Job
Before anything else, drop the pictures; then return exactly the lines from the top of the listing through the line with "Today we’re releasing Prestashop mod".

Extracted material
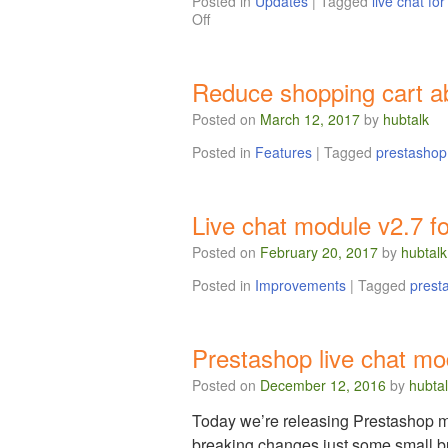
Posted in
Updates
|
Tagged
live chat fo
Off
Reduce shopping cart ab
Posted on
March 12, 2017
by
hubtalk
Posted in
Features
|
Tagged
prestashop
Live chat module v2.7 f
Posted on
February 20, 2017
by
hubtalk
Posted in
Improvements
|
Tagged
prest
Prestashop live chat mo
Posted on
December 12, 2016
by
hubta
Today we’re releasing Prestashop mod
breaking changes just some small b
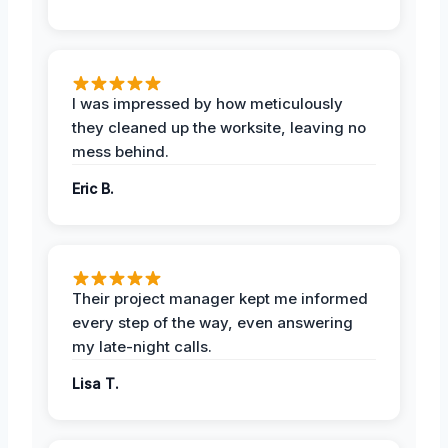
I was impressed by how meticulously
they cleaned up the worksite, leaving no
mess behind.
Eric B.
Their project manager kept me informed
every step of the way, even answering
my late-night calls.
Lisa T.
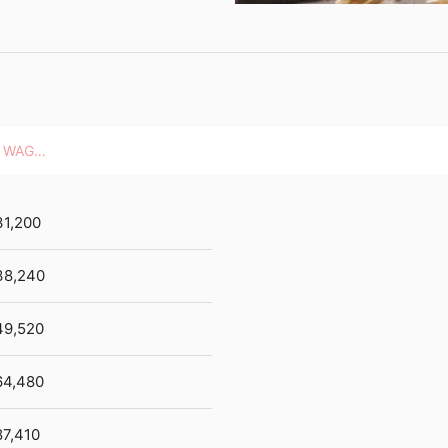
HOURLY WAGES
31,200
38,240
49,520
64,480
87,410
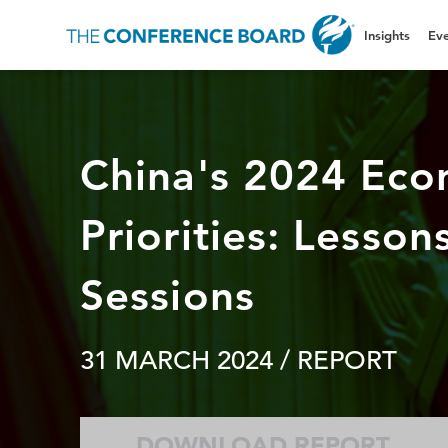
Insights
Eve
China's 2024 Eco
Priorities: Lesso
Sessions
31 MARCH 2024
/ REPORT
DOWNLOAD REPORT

Problem solution
Posted in
Updates
|
Tagged
live chat fo
Off
Reduce shopping cart ab
Posted on
March 12, 2017
by
hubtalk
Posted in
Features
|
Tagged
prestashop
Live chat module v2.7 f
Posted on
February 20, 2017
by
hubtalk
Posted in
Improvements
|
Tagged
prest
Prestashop live chat mo
Posted on
December 12, 2016
by
hubta
Today we’re releasing Prestashop mod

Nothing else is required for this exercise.